The original Poltergeist was concerned with what happens when the comforts of suburbia – such as the aforementioned furniture and TV set – become objects of dread. Director Gil Kenan has obviously taken note: horror movies should Reflect Our Societal Fears, because this time round the family have been hit by the financial crisis. They’ve been forced to move to a house that was built on a cemetery, for Pete’s sake (“It’s not like it was on an ancient tribal burial ground” quips a dinner guest in one of the few wry nods to the original). The new house is creepy. And by creepy I mean it has a secret cupboard in the attic filled with toy clowns. Why? Because it gives them a chance to stick a clown on the film poster. They hang around for one scene before completely vanishing from the narrative.

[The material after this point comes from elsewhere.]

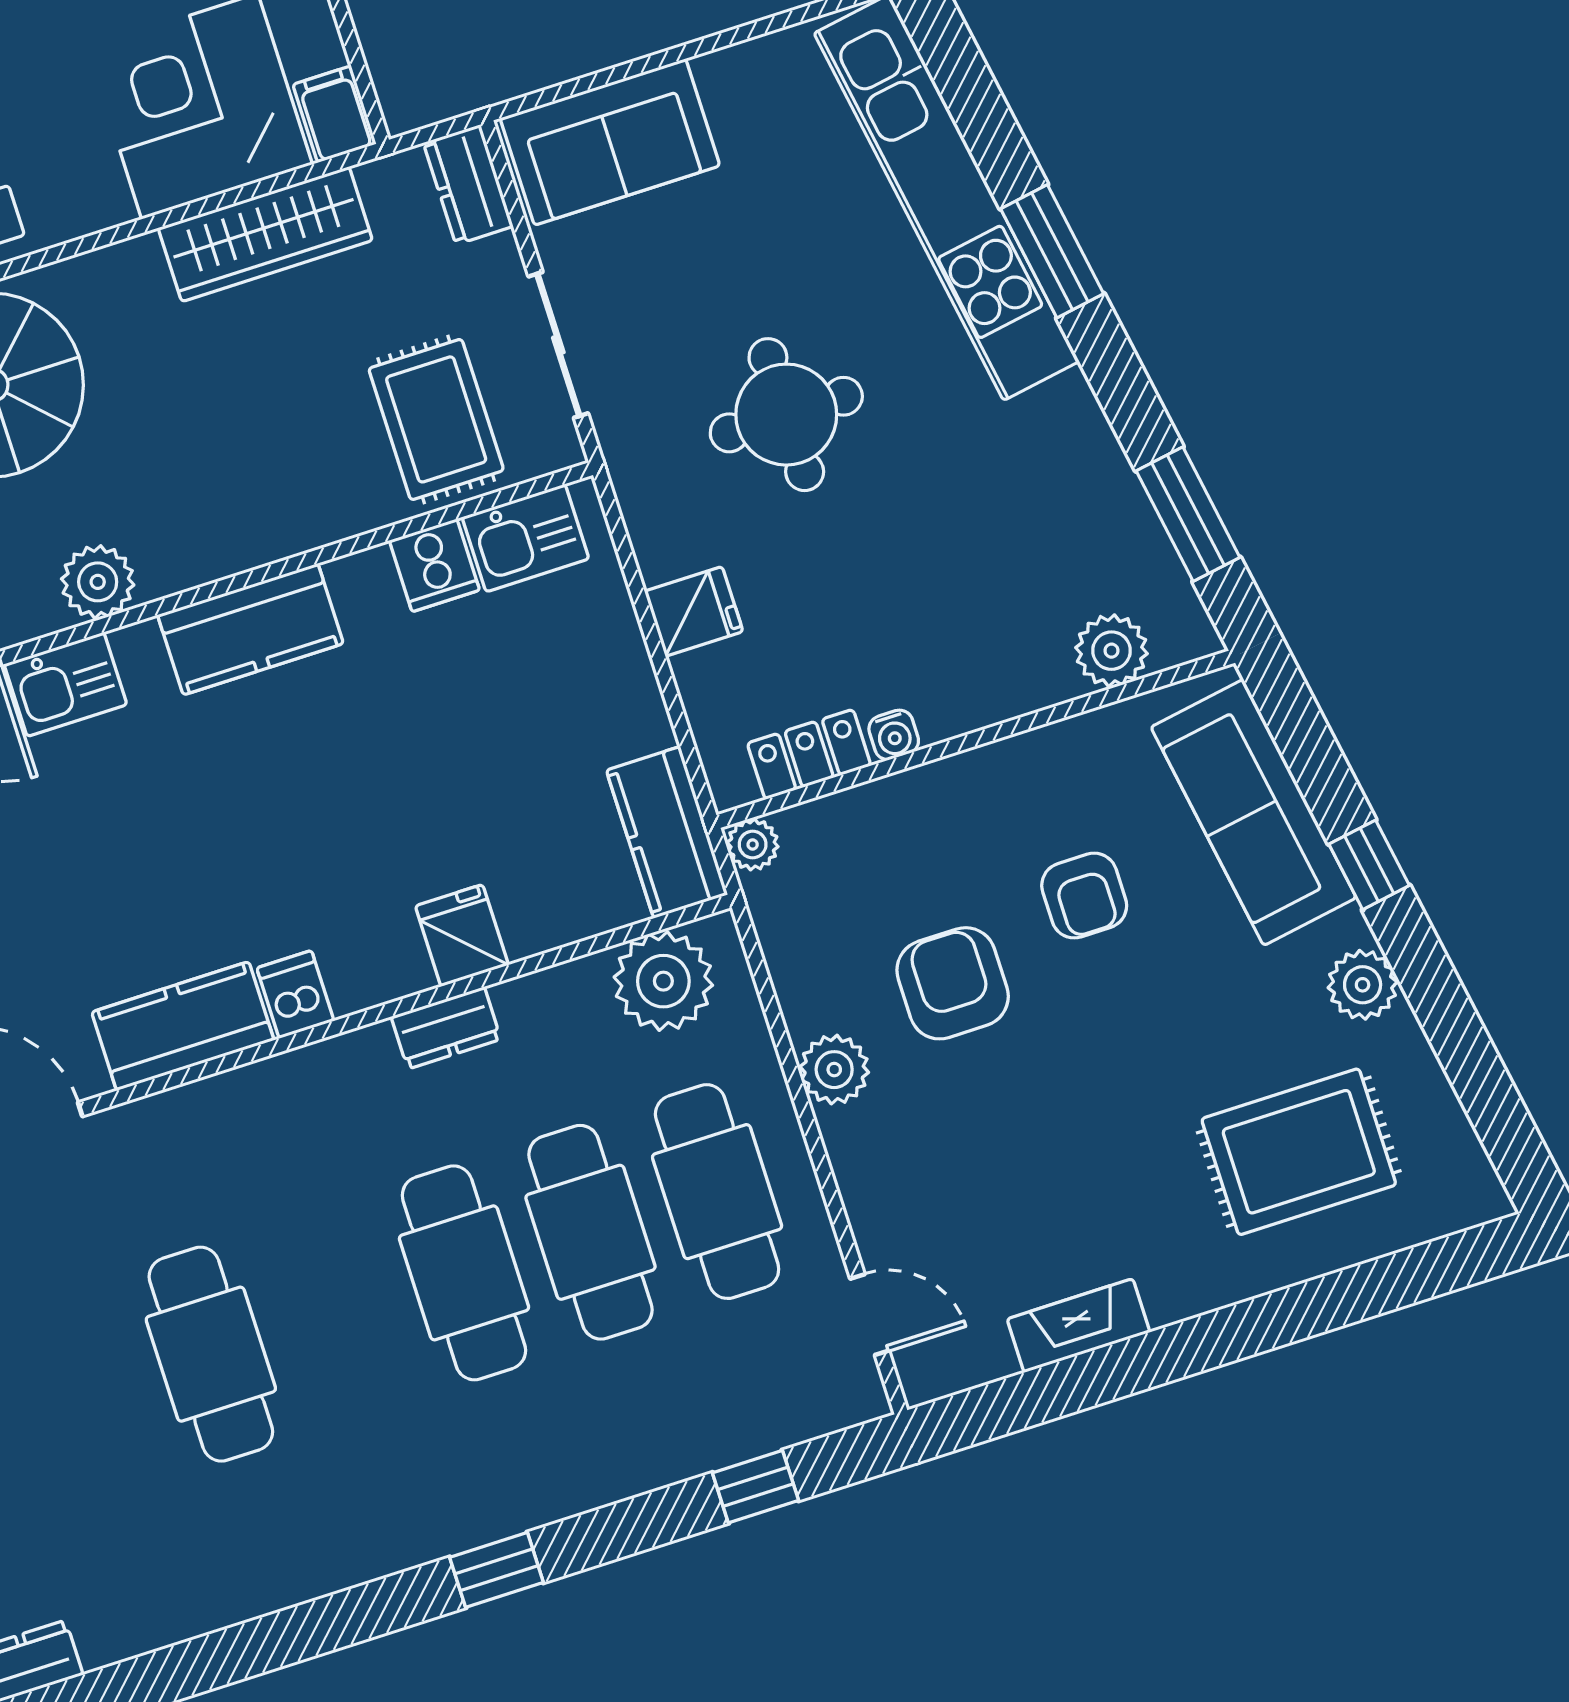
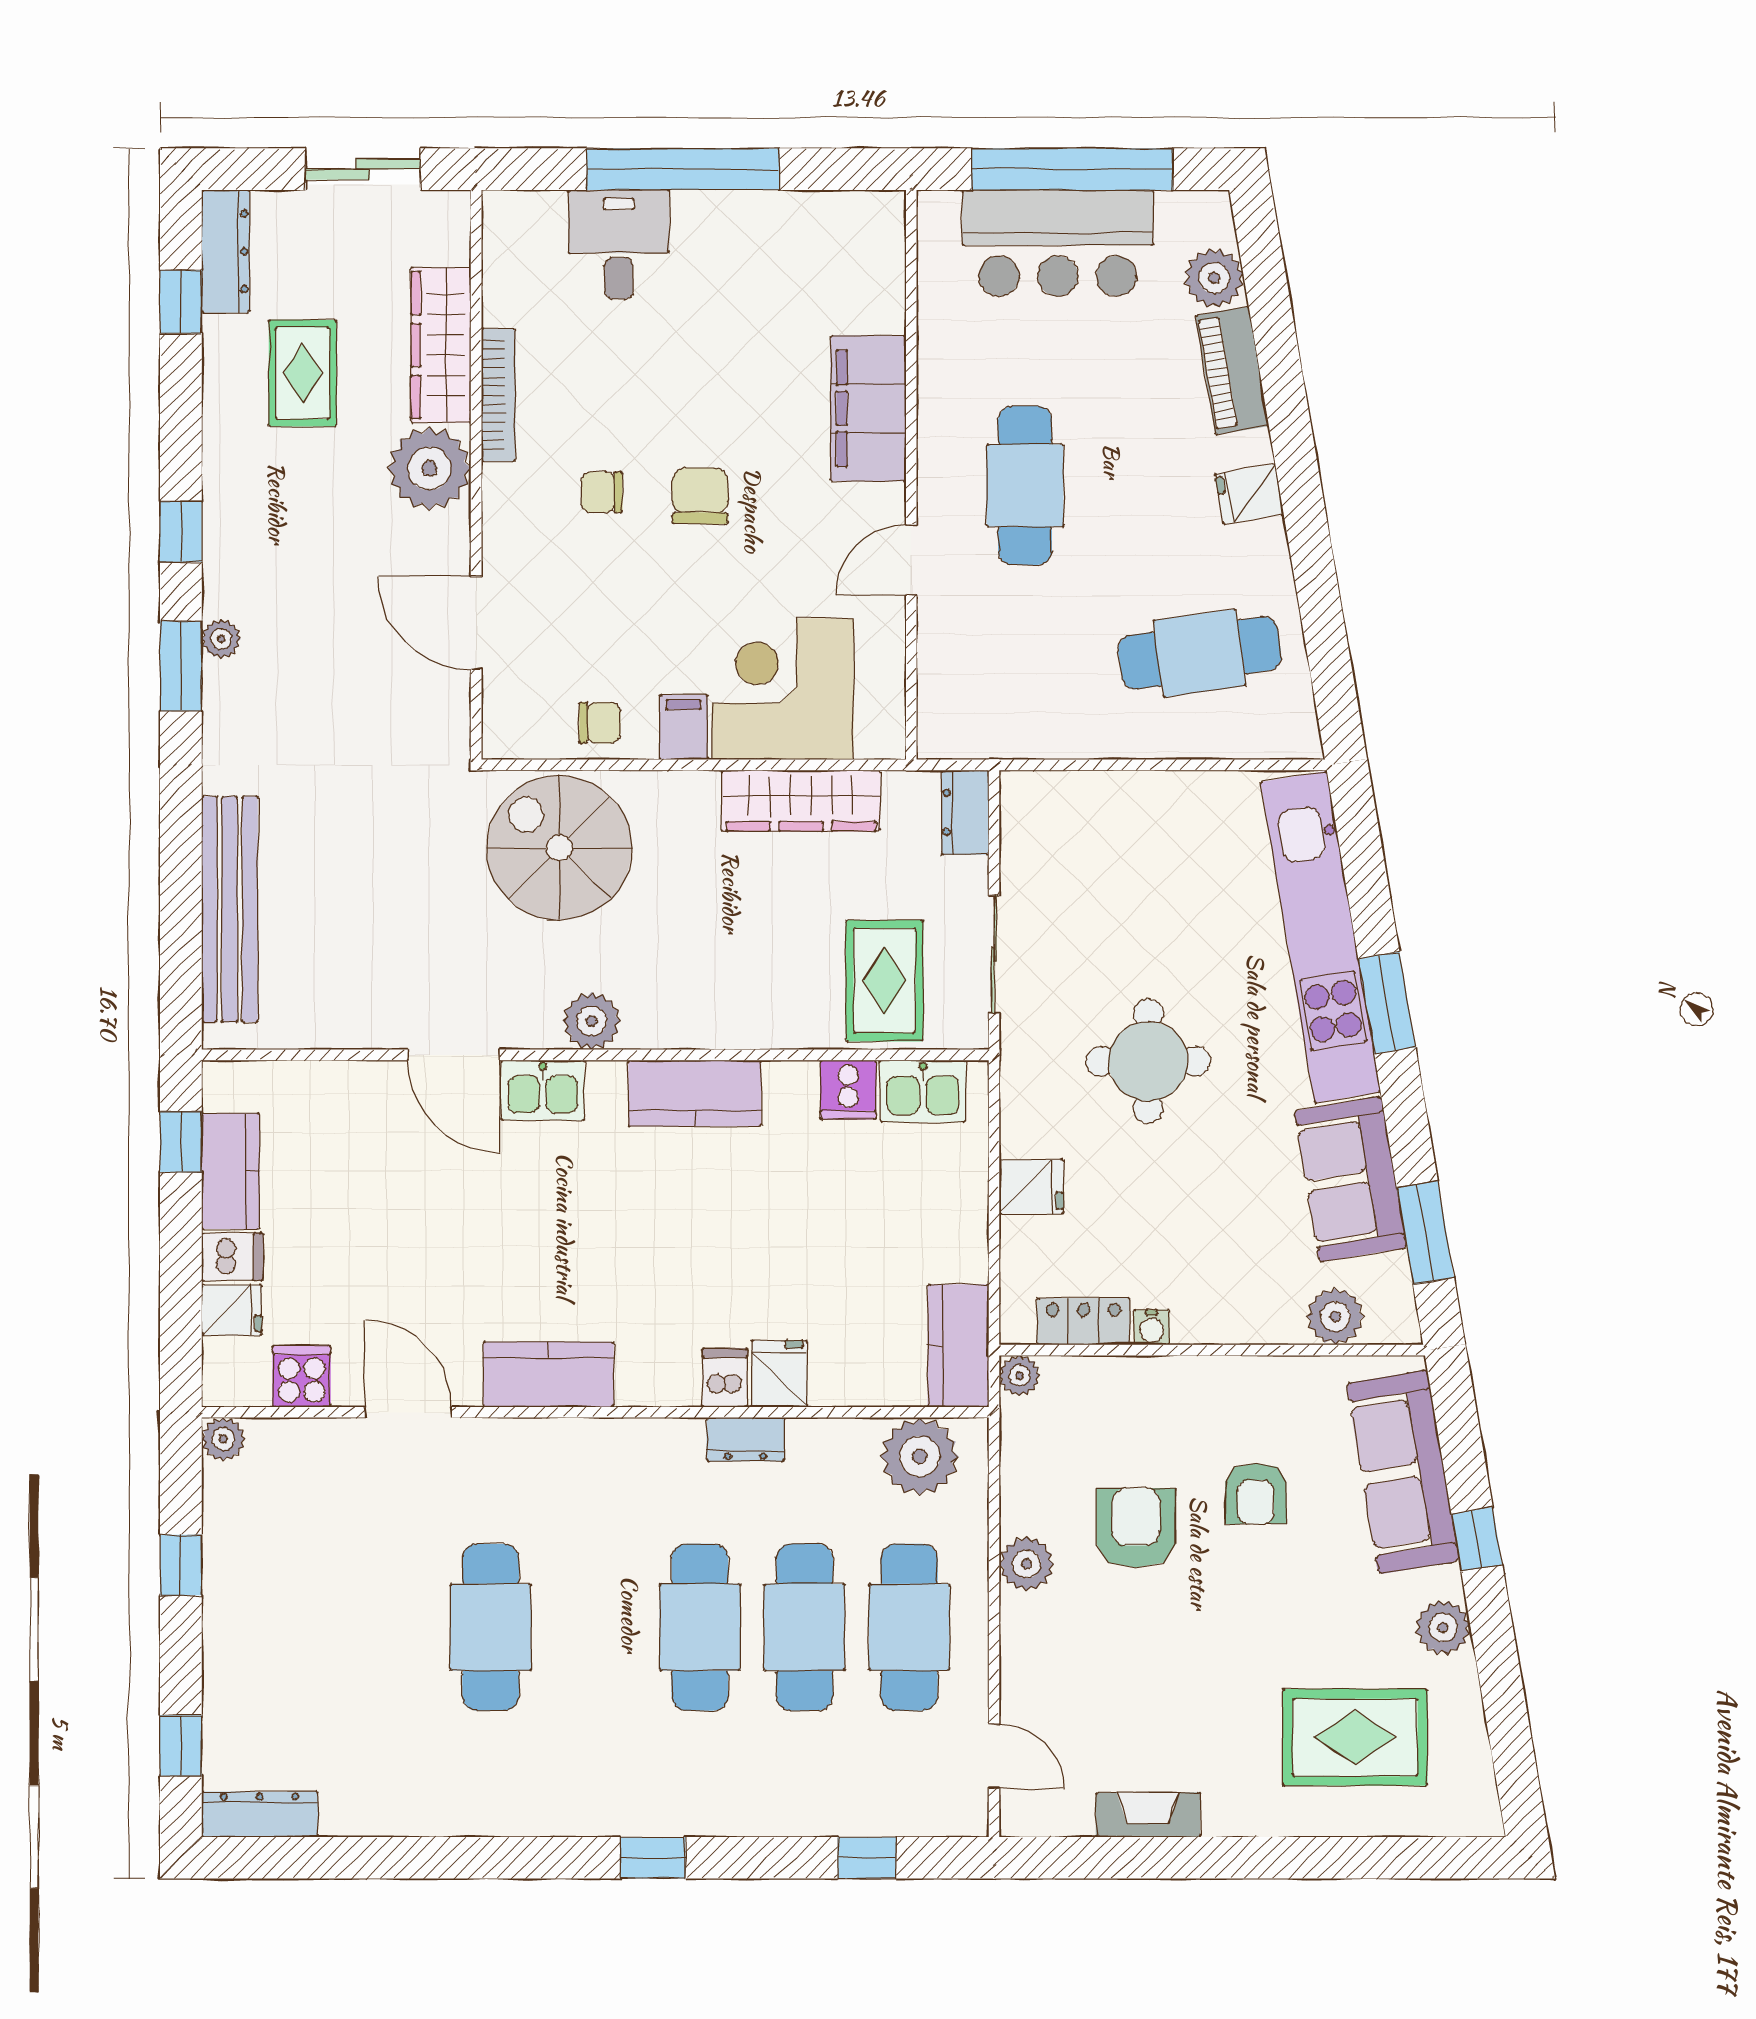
filing cabinet: (334, 114) -> (683, 727), moved
sofa: (610, 142) -> (1350, 1179), moved, turned 80
dishwasher: (295, 994) -> (725, 1378), moved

While the plot follows the general direction of the original – the family’s kid is sucked into the TV by ghosts – its execution is closer to Raimi’s special effects-heavy 2009 film Drag Me To Hell, minus all of the schlocky charm. Fiery portals and CGI ghouls take precedence over things that creep in the shadows. At one point a mystical man appears who has weirdly specific knowledge about how to deal with this unprecedented event (it involves flying a child’s toy helicopter into another dimension). The whole thing is unforgivably lazy, with a complete dearth of either scares or laughs.
Sam Rockwell and Rosemarie DeWitt do their darndest to make the experience bearable with two solid performances (Rockwell is perpetually bemused, which is the correct response to this movie), but not even Daniel Day Lewis could make this script shine.
There’s lots of turning in the grave in this film, but nothing is turning harder or faster than the original, Steven Spielberg written Poltergeist, God rest its soul.